GLP-1 Nausea Timeline:
When It Peaks, When It Fades.

Nausea is the most common GLP-1 side effect and the one users talk about most. It's also the one that maps most cleanly to dose kinetics — which means if you're tracking carefully, it's predictable.

This post is descriptive, not medical advice. Patterns vary between users. What's useful is knowing that the timing follows the pharmacokinetics, not random bad luck.

Nausea follows the active level, not the injection

Many people expect nausea to hit hardest on injection day, when the fresh dose goes in. It doesn't. Tirzepatide and semaglutide are subcutaneous peptides with ~6-hour absorption rises. The peak active blood level from a single dose lands roughly 24–48 hours after injection, not at the moment the needle goes in.

Nausea tends to peak with the active level, not with the act of injecting.
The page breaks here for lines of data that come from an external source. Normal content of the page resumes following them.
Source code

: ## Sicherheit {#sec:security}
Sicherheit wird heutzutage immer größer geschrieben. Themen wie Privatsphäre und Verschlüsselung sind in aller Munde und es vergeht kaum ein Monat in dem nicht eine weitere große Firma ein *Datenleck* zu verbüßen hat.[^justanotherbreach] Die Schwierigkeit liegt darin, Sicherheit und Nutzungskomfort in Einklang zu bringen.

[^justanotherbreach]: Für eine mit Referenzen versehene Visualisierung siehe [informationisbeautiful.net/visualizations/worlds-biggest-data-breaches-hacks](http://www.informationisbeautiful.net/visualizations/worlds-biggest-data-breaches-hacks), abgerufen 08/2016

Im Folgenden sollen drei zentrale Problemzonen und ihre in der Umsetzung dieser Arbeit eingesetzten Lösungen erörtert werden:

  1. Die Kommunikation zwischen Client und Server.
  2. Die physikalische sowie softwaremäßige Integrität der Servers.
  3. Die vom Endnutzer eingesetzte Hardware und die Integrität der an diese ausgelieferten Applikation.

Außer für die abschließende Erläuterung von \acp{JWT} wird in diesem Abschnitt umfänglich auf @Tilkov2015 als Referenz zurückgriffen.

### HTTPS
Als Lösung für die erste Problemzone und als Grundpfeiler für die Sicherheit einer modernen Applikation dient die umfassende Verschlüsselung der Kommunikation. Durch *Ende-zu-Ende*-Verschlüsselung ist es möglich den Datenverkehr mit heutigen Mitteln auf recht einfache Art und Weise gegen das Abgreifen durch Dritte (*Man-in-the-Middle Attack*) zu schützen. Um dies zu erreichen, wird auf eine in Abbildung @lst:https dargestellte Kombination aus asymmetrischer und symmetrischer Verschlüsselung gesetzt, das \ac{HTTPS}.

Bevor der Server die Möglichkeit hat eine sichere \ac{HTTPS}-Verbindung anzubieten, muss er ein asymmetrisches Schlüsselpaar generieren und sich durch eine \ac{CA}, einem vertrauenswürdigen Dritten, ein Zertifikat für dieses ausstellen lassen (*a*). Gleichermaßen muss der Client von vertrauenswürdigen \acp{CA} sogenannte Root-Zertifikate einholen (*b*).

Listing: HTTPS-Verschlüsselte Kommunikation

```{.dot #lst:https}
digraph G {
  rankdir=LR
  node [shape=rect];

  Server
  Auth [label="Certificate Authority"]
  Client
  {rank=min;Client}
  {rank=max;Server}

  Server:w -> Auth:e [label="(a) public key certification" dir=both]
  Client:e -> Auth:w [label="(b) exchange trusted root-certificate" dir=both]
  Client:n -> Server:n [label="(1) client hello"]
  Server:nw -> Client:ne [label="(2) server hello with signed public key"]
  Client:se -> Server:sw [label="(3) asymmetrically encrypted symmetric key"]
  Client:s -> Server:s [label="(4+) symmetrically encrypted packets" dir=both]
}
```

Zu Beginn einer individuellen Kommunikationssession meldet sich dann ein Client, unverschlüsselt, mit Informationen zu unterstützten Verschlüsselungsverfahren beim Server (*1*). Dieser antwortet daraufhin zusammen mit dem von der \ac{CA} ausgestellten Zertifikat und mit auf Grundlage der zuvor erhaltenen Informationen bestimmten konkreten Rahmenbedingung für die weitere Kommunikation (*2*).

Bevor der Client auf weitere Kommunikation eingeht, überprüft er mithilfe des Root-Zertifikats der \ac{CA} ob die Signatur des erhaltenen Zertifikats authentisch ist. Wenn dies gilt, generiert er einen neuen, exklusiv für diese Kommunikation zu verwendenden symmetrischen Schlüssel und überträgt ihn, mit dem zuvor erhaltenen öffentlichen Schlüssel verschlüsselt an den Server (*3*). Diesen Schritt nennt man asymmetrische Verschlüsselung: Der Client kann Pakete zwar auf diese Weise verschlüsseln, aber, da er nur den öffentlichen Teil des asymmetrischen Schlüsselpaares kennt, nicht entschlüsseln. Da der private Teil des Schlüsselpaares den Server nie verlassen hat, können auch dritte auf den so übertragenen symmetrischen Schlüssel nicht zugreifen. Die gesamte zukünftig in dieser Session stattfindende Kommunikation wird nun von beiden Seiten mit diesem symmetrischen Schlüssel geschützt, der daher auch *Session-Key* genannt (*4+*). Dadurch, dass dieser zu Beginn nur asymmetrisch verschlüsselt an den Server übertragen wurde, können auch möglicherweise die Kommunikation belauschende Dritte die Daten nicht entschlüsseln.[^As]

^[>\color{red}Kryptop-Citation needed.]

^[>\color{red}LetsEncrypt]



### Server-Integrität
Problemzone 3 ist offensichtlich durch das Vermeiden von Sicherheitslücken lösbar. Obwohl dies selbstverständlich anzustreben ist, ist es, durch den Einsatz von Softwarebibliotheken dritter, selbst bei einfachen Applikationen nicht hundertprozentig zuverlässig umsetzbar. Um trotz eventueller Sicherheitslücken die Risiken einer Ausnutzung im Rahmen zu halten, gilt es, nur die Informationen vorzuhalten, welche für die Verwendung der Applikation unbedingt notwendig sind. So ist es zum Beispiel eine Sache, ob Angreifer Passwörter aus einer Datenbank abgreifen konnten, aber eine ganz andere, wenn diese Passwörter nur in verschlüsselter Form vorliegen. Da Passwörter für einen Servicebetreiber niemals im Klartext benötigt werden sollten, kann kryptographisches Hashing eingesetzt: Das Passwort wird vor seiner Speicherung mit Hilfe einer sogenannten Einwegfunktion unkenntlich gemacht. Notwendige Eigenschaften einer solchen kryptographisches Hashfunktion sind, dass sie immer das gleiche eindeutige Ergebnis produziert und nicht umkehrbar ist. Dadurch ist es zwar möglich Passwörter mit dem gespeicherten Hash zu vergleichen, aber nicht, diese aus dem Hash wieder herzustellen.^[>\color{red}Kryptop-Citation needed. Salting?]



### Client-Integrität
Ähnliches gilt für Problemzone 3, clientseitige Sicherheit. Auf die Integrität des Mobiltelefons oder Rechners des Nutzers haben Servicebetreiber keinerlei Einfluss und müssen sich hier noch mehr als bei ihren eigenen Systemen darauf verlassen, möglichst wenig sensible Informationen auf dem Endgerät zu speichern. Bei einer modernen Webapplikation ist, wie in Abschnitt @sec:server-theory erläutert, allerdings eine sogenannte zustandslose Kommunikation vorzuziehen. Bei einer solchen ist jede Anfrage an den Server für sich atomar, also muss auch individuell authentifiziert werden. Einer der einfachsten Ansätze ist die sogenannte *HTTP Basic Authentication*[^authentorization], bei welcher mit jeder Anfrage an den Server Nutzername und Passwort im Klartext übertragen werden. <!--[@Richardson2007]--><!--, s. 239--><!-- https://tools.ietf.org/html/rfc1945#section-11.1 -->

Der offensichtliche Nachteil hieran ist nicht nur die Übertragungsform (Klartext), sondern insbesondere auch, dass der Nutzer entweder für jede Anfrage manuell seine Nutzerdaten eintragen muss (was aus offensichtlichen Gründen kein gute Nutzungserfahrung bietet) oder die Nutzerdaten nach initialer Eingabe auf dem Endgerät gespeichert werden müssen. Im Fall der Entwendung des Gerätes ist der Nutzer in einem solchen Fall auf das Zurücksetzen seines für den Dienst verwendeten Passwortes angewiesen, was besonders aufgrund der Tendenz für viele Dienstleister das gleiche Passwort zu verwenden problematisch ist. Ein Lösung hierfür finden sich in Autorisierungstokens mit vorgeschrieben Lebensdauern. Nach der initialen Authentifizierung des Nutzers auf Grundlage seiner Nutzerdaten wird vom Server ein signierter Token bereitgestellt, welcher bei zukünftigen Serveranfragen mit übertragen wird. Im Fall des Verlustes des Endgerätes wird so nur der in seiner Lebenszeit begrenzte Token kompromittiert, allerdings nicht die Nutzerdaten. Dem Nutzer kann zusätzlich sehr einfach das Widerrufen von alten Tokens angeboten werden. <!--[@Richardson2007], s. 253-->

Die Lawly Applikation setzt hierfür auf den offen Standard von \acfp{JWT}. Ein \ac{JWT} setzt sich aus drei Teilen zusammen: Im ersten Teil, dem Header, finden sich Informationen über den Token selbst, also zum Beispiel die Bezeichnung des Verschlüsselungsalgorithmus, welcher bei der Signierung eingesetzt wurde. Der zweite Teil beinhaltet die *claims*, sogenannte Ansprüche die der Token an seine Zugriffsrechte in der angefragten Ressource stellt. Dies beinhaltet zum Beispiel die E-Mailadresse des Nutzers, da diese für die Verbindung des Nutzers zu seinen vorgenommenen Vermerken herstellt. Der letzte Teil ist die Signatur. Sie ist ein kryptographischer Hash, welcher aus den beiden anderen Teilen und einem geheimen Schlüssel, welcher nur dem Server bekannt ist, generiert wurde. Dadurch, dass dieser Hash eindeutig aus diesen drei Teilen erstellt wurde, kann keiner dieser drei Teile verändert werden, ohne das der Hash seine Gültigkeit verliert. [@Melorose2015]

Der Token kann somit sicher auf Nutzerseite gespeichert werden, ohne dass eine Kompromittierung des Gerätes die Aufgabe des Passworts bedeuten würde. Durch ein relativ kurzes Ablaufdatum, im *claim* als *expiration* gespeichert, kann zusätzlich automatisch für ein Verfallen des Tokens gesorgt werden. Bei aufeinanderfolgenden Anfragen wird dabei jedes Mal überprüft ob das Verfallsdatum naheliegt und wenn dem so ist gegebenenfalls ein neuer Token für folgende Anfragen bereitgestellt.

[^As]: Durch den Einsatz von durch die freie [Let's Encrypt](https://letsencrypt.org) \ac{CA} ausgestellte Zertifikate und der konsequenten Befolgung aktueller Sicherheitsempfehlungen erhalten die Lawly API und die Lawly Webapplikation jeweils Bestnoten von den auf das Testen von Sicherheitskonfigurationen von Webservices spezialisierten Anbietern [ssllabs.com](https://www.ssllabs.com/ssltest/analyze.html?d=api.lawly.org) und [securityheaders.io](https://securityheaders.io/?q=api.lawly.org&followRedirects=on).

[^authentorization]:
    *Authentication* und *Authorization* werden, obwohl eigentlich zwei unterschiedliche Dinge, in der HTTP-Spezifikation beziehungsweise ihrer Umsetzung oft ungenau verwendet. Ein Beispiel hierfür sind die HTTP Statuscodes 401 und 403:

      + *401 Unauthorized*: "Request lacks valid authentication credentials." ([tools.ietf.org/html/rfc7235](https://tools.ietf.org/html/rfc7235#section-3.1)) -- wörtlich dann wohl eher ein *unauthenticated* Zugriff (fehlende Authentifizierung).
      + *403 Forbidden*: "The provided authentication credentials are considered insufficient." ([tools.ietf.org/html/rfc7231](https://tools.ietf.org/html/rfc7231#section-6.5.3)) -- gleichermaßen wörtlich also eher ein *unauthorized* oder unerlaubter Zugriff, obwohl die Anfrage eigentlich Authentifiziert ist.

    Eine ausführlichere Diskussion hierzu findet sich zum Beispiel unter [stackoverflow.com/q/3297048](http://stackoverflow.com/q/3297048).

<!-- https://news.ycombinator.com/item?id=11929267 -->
For weekly GLP-1s, that means:

• Inject Monday morning → nausea tends to peak Tuesday night / Wednesday morning.
• Nausea typically fades as the active level comes down over the following 3–4 days.
• By day 5–6 post-injection, most users are close to baseline comfort.
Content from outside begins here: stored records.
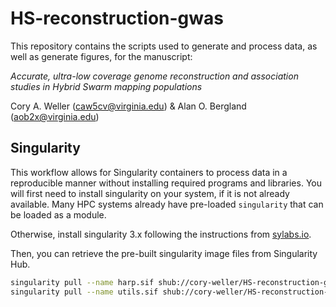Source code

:# HS-reconstruction-gwas
 
This repository contains the scripts used to generate and process data, as well as generate figures, for the manuscript:

*Accurate, ultra-low coverage genome reconstruction and association studies in Hybrid Swarm mapping populations*

Cory A. Weller (caw5cv@virginia.edu) & Alan O. Bergland (aob2x@virginia.edu)

## Singularity

This workflow allows for Singularity containers to process data in a reproducible manner without installing required programs and libraries. You will first need to install singularity on your system, if it is not already available. Many HPC systems already have pre-loaded `singularity` that can be loaded as a module.

Otherwise, install singularity 3.x following the instructions from [sylabs.io](https://sylabs.io/guides/3.6/user-guide/quick_start.html#quick-installation-steps).

Then, you can retrieve the pre-built singularity image files from Singularity Hub. 

```bash
singularity pull --name harp.sif shub://cory-weller/HS-reconstruction-gwas:harp
singularity pull --name utils.sif shub://cory-weller/HS-reconstruction-gwas:utils
```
Why dose escalation weeks are harder

Tirzepatide and semaglutide both titrate — you step up every 4 weeks. The dose-escalation week is when the active level curve is climbing to a new steady state, not just maintaining one. Your active blood level is rising week over week until it plateaus ~4 weeks into the new dose.

This is why nausea often ramps for 2–3 weeks after a dose bump, then stabilizes. It's not that the drug got stronger in your body overnight. The stack kept climbing, and your receptors adapted at their own pace.

A typical nausea profile after a dose escalation

When to hold at a dose instead of stepping up

Standard guidance: titrate every 4 weeks if tolerable. "Tolerable" is a user judgment. Reasons to hold:

• Week 4 nausea is still at week 1–2 levels → receptors haven't adapted; adding more drug won't help.
• Daily food intake has fallen below a sustainable minimum (typically <1000 kcal consistently).
• Dehydration or gastrointestinal symptoms severe enough to disrupt work or sleep.
• Weekly weight loss exceeds ~1% of body weight consistently for 3+ weeks (too aggressive for lean-mass retention).

Holding a dose doesn't mean you stopped progress. At steady state on the current dose, your active level stops climbing but appetite suppression continues. Most users who hold 4 extra weeks don't regain weight — they just decelerate loss.

Foods that commonly become harder

• High-fat meals — delayed gastric emptying makes them sit longer.
• Fried foods — same mechanism, often worse.
• Large portions — volume matters more than macros on GLP-1s. Same calories split into two meals is often tolerable when one meal isn't.
• Alcohol — many users report new sensitivity. Dehydration compounds nausea.
• Sugary drinks on an empty stomach — glucose spikes without solid food often trigger nausea.

What tends to still work

• Small, frequent, protein-forward meals.
• Cold or room-temp foods (often tolerated better than hot).
• Ginger — multiple small trials support it. A ginger chew before meals.
• Hydration — not the fix people think, but dehydration reliably makes it worse.
• Eating within ~2 hours of waking, before peak symptoms.

Why tracking helps here

If you log nausea severity daily on a 0–10 scale along with your injection timing, patterns become visible. You'll see your personal peak day (often +1 or +2). You'll see dose-escalation weeks light up against maintenance weeks. You'll see food correlations that aren't obvious day-to-day but are clear over a month.

That's not data for its own sake. That's the data that tells you whether to hold, titrate, or adjust timing — and the data your physician actually wants to see when deciding next steps.